-- Items from a data source --
%%
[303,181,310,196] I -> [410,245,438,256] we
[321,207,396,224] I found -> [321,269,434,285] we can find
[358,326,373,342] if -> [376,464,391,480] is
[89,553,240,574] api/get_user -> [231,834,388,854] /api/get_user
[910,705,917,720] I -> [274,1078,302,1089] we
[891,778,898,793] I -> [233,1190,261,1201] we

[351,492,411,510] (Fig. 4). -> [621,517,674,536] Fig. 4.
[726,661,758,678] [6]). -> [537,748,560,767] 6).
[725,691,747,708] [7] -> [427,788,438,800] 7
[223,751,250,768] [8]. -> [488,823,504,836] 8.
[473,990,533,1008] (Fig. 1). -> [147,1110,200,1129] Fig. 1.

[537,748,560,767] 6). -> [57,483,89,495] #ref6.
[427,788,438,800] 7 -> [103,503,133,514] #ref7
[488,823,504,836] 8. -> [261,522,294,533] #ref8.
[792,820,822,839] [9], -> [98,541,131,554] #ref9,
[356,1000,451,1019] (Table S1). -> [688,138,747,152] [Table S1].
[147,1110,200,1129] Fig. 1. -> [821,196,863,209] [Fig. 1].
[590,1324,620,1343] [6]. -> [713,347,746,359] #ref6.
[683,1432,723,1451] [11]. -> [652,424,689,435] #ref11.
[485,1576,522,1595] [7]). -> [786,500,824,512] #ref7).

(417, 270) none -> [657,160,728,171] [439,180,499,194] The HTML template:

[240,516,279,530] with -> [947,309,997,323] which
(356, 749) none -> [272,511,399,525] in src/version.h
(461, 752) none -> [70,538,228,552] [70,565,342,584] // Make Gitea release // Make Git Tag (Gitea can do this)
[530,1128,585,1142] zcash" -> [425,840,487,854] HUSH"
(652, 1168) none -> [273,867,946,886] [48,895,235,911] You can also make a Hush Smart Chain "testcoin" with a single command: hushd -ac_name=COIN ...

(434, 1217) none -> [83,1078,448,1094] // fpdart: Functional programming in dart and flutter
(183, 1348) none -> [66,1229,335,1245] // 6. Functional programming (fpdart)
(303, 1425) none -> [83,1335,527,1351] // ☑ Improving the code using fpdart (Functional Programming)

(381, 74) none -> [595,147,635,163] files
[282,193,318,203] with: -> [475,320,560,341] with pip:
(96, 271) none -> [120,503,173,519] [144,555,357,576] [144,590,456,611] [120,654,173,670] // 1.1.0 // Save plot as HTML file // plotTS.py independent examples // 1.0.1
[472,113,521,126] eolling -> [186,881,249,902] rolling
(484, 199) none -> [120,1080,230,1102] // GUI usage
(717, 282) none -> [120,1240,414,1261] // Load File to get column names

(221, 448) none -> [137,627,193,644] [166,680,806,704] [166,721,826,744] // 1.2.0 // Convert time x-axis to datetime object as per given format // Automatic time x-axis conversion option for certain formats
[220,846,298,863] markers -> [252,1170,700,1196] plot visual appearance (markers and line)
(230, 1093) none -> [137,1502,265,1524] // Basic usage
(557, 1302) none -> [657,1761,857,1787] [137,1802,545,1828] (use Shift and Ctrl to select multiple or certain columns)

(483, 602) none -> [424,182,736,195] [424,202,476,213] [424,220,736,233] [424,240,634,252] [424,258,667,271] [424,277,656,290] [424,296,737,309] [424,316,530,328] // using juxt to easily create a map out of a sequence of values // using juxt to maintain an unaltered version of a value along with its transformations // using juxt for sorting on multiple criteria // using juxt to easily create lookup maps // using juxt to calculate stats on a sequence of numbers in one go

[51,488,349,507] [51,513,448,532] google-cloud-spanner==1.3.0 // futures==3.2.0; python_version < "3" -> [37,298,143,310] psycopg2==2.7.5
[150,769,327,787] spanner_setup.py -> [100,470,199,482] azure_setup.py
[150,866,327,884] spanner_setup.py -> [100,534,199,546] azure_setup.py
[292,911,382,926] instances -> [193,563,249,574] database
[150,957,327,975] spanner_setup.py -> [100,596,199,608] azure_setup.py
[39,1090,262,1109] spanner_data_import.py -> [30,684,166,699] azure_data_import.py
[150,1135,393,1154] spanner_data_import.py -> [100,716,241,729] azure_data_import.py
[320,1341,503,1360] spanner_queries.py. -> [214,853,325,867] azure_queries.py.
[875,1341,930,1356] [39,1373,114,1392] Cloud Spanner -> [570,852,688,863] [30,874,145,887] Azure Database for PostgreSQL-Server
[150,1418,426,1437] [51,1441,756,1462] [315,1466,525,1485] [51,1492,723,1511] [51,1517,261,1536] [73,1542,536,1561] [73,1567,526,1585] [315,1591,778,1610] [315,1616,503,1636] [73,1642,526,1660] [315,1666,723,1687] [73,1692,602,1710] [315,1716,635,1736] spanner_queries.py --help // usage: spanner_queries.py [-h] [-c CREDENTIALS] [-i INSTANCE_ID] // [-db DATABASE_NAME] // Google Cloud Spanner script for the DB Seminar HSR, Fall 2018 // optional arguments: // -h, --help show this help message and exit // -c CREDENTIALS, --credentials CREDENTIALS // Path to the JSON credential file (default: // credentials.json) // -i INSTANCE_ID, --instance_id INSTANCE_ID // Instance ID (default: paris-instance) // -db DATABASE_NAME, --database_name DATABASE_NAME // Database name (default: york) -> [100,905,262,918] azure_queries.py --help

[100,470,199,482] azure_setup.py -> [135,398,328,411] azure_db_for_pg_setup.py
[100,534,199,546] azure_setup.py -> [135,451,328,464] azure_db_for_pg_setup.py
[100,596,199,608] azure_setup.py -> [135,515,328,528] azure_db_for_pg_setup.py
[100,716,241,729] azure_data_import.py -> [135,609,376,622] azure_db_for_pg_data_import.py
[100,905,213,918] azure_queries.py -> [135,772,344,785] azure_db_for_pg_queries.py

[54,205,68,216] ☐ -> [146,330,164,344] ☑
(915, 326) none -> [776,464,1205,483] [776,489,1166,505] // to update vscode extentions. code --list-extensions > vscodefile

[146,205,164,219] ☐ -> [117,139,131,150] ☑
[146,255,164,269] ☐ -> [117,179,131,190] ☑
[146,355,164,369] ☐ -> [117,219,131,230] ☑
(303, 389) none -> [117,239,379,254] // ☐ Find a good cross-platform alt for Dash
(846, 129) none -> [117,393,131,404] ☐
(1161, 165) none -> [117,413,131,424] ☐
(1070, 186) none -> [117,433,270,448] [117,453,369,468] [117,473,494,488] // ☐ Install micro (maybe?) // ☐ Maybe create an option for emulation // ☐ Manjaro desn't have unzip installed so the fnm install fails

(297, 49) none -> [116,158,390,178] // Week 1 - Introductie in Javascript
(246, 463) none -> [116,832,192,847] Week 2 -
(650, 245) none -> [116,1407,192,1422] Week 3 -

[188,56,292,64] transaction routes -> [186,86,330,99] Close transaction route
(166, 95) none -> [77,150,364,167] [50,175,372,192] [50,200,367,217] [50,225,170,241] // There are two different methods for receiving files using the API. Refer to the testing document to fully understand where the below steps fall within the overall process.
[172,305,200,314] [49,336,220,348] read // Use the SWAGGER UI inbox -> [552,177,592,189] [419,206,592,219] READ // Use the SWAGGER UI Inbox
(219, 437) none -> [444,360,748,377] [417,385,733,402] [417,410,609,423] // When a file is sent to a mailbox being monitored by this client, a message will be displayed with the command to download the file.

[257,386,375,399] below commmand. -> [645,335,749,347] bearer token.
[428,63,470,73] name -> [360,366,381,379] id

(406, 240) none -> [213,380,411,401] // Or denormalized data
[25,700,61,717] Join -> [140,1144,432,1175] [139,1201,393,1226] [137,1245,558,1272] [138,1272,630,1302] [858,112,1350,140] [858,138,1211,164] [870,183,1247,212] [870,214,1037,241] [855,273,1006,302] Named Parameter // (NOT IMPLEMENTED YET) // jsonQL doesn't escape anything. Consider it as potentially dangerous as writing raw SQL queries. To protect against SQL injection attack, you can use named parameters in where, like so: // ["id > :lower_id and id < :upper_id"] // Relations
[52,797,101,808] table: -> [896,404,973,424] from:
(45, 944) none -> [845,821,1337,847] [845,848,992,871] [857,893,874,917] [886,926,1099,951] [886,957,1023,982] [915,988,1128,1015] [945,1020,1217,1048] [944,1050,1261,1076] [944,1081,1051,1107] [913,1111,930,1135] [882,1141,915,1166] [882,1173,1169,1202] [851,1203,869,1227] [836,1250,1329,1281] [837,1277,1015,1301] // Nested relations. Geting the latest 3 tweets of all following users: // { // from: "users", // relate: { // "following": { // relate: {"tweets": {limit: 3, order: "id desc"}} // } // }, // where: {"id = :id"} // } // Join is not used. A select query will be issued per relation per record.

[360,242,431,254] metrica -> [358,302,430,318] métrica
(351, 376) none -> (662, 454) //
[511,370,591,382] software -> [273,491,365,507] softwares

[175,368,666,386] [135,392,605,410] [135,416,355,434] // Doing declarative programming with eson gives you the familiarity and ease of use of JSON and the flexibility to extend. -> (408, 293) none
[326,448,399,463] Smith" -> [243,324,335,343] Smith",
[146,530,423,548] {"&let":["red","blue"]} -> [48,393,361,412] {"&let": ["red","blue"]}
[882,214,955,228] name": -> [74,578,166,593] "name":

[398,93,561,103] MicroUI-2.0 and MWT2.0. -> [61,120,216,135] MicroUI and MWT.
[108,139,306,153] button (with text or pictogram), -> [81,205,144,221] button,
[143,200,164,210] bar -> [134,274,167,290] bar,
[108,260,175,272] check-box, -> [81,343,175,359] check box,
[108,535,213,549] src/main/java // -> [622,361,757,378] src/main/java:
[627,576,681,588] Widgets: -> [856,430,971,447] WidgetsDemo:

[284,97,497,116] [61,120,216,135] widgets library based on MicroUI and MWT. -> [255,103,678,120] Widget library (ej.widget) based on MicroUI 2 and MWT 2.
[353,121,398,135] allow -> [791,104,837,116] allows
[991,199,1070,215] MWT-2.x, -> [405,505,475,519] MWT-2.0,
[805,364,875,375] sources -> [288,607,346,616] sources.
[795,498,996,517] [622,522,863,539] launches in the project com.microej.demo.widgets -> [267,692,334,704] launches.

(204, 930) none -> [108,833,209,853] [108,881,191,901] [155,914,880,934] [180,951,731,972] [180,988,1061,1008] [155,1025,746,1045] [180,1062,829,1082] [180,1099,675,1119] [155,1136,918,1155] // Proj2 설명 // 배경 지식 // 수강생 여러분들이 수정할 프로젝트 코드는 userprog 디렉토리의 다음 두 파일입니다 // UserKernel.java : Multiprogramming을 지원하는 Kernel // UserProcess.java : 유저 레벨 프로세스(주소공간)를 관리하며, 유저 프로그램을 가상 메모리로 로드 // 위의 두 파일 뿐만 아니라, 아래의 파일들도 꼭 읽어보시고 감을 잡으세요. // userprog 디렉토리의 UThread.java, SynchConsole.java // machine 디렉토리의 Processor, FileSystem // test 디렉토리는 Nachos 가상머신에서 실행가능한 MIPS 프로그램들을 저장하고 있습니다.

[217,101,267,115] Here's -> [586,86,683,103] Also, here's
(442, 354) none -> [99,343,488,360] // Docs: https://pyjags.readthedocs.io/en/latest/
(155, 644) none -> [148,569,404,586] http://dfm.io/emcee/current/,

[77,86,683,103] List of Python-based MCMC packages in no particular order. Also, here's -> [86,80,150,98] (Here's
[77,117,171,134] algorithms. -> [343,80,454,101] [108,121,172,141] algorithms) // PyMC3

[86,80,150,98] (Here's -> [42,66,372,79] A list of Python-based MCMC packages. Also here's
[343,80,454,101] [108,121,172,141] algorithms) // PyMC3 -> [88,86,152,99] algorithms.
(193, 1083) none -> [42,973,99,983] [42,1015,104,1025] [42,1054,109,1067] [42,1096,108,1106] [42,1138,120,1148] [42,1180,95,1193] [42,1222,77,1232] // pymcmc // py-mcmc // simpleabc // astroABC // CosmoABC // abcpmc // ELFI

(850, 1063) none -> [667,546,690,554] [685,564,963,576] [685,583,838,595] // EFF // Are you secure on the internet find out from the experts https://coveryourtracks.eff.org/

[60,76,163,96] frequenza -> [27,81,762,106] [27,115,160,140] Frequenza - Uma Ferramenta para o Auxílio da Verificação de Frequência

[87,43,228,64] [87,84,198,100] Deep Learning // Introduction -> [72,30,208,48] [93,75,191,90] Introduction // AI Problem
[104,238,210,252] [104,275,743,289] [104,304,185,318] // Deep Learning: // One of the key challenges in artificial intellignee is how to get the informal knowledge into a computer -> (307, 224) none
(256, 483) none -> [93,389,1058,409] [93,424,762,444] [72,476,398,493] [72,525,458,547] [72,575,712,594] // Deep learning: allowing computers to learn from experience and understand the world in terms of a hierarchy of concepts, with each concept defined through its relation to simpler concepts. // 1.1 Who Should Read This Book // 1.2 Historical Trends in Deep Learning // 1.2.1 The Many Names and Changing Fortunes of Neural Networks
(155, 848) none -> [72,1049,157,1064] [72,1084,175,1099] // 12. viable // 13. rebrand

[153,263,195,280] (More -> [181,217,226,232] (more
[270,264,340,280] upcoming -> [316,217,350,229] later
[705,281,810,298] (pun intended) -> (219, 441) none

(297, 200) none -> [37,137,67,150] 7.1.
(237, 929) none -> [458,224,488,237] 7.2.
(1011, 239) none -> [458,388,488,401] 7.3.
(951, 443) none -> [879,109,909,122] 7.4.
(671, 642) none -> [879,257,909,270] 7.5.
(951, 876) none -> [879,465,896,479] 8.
%%
-- Task --
Retype the entries above exactly, but only from the line containing "(483, 602) none" through the line containing "[320,1341,503,1360] spanner_queries.py. ->", both included.

-- Answer below --
(483, 602) none -> [424,182,736,195] [424,202,476,213] [424,220,736,233] [424,240,634,252] [424,258,667,271] [424,277,656,290] [424,296,737,309] [424,316,530,328] // using juxt to easily create a map out of a sequence of values // using juxt to maintain an unaltered version of a value along with its transformations // using juxt for sorting on multiple criteria // using juxt to easily create lookup maps // using juxt to calculate stats on a sequence of numbers in one go

[51,488,349,507] [51,513,448,532] google-cloud-spanner==1.3.0 // futures==3.2.0; python_version < "3" -> [37,298,143,310] psycopg2==2.7.5
[150,769,327,787] spanner_setup.py -> [100,470,199,482] azure_setup.py
[150,866,327,884] spanner_setup.py -> [100,534,199,546] azure_setup.py
[292,911,382,926] instances -> [193,563,249,574] database
[150,957,327,975] spanner_setup.py -> [100,596,199,608] azure_setup.py
[39,1090,262,1109] spanner_data_import.py -> [30,684,166,699] azure_data_import.py
[150,1135,393,1154] spanner_data_import.py -> [100,716,241,729] azure_data_import.py
[320,1341,503,1360] spanner_queries.py. -> [214,853,325,867] azure_queries.py.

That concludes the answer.